• **Exercise input**

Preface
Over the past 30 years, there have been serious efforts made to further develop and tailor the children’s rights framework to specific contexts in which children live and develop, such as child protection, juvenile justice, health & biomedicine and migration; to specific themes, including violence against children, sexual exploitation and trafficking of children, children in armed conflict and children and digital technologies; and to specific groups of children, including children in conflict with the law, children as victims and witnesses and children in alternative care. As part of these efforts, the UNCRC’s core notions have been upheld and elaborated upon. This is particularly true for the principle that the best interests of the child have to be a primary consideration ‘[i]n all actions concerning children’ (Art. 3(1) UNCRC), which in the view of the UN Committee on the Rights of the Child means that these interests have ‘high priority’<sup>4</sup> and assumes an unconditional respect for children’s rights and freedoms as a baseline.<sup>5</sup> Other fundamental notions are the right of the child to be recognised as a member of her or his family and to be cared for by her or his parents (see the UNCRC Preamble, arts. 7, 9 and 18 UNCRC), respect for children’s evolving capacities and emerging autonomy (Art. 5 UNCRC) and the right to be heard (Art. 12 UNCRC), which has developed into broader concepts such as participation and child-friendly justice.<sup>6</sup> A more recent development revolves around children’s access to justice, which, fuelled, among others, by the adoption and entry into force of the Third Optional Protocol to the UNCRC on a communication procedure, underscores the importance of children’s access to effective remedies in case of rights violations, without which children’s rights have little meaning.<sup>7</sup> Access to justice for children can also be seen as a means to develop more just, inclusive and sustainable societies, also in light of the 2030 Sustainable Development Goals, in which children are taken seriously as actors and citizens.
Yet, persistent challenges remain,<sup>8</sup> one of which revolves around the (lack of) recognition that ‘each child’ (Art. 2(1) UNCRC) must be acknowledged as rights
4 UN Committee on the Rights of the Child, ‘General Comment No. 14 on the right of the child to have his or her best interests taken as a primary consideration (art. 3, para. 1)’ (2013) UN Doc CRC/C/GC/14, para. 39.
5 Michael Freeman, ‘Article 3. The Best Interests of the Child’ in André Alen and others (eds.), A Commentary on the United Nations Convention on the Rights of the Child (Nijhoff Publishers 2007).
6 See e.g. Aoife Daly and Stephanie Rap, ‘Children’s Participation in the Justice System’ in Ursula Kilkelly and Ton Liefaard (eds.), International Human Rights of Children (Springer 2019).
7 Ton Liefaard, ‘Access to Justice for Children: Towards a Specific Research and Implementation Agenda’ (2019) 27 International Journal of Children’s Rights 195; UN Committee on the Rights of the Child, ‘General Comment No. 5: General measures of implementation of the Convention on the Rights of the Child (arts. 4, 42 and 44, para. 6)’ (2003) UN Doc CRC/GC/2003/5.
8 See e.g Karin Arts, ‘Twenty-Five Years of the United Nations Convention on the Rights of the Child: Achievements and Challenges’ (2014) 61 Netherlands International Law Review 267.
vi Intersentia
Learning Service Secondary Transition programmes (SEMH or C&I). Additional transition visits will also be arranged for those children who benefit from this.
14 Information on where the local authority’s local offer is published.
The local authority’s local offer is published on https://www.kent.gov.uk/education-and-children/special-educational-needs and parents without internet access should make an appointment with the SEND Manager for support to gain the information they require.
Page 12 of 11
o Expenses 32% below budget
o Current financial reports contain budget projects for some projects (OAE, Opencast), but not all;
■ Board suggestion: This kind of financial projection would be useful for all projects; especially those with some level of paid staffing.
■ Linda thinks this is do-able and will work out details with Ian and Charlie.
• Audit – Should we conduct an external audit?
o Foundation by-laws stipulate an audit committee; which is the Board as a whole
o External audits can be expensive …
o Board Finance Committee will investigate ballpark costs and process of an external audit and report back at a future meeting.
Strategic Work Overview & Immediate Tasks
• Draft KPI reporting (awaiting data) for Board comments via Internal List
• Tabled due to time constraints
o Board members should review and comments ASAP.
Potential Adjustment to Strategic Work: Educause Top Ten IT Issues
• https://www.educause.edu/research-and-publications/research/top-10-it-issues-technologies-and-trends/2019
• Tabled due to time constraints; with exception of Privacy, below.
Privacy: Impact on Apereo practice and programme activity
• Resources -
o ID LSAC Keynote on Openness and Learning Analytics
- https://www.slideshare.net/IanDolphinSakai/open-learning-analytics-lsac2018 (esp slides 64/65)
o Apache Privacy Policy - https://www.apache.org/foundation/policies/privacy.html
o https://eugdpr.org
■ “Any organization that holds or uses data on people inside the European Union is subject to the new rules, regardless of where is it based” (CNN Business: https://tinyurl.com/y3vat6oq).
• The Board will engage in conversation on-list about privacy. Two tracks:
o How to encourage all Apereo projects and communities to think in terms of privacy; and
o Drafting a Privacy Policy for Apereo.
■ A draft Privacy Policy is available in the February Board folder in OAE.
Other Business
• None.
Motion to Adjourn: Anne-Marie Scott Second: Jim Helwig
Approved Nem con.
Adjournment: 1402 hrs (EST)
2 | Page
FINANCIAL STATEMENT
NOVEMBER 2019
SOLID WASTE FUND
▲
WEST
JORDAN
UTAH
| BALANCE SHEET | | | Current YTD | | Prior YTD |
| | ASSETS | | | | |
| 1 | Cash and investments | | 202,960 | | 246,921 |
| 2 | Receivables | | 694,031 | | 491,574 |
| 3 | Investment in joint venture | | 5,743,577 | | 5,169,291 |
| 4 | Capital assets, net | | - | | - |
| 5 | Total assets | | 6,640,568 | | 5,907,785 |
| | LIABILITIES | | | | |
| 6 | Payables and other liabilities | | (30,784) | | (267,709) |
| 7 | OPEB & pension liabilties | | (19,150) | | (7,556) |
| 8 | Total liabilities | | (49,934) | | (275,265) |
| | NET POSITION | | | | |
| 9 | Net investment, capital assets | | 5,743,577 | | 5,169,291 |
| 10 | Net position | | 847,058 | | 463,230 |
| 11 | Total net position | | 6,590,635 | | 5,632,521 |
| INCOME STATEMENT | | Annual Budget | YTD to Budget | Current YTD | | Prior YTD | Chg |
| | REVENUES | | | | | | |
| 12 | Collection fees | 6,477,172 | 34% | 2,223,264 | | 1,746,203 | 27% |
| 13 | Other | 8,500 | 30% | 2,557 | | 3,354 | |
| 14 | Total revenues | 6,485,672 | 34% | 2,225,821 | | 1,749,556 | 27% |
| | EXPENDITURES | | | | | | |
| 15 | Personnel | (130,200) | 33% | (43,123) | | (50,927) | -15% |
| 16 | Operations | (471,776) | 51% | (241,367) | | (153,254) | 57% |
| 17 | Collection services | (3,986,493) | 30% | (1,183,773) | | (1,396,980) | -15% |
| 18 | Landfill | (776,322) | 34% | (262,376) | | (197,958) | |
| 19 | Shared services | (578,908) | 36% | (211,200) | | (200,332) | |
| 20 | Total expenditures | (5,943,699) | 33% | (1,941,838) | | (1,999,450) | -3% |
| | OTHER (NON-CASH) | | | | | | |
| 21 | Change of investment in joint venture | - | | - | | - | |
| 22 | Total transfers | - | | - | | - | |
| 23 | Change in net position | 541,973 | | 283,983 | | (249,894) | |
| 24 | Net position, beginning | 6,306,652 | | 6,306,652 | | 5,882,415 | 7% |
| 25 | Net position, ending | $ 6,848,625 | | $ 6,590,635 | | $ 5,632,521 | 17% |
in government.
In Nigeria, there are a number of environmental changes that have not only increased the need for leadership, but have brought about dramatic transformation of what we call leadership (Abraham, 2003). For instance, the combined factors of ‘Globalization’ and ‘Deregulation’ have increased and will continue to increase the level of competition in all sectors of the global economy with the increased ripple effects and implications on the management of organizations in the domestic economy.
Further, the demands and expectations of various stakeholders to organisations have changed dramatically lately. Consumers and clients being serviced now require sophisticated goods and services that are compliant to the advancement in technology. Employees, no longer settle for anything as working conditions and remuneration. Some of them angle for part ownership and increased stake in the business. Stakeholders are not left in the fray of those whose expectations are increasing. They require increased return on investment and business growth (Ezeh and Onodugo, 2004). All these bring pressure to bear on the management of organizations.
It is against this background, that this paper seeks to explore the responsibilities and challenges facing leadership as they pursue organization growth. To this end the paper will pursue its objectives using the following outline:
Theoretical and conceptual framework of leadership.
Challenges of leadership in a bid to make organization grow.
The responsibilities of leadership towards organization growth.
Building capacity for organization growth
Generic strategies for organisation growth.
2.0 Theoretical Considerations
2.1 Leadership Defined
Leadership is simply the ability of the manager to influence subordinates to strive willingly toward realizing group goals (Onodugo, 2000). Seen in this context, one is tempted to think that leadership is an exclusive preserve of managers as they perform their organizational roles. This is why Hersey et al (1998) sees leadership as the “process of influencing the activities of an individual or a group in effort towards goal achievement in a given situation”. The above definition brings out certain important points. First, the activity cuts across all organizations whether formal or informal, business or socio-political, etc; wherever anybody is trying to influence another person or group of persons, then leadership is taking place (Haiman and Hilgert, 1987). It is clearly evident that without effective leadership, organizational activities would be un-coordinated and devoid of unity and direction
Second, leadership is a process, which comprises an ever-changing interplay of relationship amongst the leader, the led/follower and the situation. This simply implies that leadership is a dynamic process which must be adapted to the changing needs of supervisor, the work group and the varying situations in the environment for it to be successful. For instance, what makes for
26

• **Exercise prompt**
All lines of the records above that contain the word "below" are to be copied out.

• **Solution to this problem**
o Expenses 32% below budget
• Tabled due to time constraints; with exception of Privacy, below.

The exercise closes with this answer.